Skip to main content

Experts weigh healthy options during Healthy Weight Week

Image of staff
The Bike and Blend was a hit with Gold Coast Health staff, including Maraea Henshaw from the Environmental Services team

Gold Coast Health is helping families to improve their lifestyle during Australia’s Healthy Weight Week.

With almost two in every three Australians considered overweight or obese, Senior Health Promotion Officer Helen Clifford said there were simple steps Gold Coasters could take to make healthier choices the easier choices.

“Obesity is a serious community health issue and has led to an increase in preventable health conditions that negatively impact Gold Coast locals, their families and the greater community,” she said.

“A healthy choice can be as simple as keeping less high fat or high sugar snacks in the pantry, learning to read and understand food labels or eating breakfast every day.”

With a Community Health and Wellbeing Strategy in development, Gold Coast Health is working with other health and non-health organisations, local government and universities to drive a coordinated approach to reducing the obesity stigma in our community.

“We’re looking to create healthier places where people live, work, learn, play and shop as well as empowering Gold Coasters with the knowledge, positive attitudes, motivation and skills to live healthy lives,” Ms Clifford said.

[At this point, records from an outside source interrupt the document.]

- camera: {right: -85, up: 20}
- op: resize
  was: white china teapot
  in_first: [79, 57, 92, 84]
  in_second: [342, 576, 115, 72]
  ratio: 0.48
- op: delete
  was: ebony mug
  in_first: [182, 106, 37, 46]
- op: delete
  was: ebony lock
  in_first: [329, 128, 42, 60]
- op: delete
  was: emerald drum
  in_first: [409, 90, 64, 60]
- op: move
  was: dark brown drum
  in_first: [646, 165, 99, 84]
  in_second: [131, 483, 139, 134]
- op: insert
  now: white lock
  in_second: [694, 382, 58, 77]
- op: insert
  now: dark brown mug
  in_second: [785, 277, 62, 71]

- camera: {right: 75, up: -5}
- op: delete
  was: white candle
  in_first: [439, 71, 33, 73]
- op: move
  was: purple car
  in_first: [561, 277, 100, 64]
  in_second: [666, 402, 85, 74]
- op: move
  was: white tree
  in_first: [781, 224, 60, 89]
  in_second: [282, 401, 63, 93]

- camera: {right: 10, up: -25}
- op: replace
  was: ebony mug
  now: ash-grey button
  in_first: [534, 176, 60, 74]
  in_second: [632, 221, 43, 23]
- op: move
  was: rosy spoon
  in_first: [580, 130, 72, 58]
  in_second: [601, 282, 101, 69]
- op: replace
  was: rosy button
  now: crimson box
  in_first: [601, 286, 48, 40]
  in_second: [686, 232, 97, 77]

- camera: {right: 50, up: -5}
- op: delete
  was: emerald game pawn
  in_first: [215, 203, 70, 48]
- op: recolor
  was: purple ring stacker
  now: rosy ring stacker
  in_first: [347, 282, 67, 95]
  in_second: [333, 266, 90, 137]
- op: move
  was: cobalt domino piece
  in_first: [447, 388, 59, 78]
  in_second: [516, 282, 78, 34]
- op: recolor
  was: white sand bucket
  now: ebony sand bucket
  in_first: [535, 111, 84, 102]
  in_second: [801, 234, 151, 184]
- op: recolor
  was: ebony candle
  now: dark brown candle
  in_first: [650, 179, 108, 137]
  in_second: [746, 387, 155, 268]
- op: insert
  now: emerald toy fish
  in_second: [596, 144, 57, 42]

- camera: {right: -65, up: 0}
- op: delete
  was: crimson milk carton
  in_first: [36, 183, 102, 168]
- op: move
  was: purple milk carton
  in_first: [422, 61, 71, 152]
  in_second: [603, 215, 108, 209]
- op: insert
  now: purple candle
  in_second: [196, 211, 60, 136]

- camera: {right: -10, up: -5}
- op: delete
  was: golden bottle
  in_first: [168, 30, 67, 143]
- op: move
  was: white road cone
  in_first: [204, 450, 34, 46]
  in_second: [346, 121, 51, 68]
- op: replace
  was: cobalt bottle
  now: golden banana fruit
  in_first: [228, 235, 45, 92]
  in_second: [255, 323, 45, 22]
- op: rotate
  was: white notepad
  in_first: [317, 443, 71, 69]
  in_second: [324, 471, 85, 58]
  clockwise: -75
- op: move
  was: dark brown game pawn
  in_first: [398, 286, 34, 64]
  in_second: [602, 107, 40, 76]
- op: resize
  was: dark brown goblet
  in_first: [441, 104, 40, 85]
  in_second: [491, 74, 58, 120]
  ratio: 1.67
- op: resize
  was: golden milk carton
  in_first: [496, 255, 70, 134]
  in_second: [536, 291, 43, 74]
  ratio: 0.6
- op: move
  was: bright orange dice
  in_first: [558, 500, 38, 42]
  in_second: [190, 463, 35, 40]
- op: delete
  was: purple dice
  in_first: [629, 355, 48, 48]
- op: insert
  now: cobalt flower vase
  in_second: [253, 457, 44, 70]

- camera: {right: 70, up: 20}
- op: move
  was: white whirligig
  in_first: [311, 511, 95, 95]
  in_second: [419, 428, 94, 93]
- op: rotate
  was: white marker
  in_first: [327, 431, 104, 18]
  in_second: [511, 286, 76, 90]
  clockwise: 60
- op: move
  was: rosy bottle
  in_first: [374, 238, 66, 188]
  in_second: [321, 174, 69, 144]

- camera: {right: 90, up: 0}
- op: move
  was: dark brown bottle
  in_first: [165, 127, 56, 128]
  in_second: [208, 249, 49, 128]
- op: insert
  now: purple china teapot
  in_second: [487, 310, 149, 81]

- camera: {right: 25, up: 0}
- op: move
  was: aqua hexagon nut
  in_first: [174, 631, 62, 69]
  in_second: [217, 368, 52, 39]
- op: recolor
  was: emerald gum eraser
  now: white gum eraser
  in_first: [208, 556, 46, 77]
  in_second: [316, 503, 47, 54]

Gold Coast Health also places an emphasis on supporting healthier food choices for inpatients as it prepares more than 580,000 patient meals each year.

Director of Nutrition and Food Services, Alan Spencer said unlike the broader community which faced an obesity crisis, one of the major issues facing a large number of hospital patients was malnutrition.

“Many people think a dietitian mostly assists overweight people lose weight, but in the hospital environment we deal with patients who are underweight or overweight but are malnourished due to an inability to eat adequately to meet their needs,” he said.

“We often see a loss of appetite as a side effect of their disease or their medication, so part of our role is to educate patients about how to change their diet to improve their nutrient intake to aid their recovery process.

“We aim to screen all patients admitted to hospital for malnutrition, so that the appropriate dietary support can be provided as early as possible to maximise their nutrition,” Mr Spencer said.

As the largest employer in the city, Gold Coast Health encourages its 8500 staff to adopt and promote healthy lifestyles as well.

Employees participated in an Australia’s Healthy Weight Week event on Thursday which featured cooking demonstrations, a bicycle that blends smoothies, advice on exercise options from Griffith University’s exercise physiology unit, a nutritious lunch and smart eating tips and recipes.

Gold Coast Health supports Australia’s Healthy Weight Week, an initiative of the Dietitians Association of Australia, which aims to encourage more Australians to achieve and maintain a healthy weight.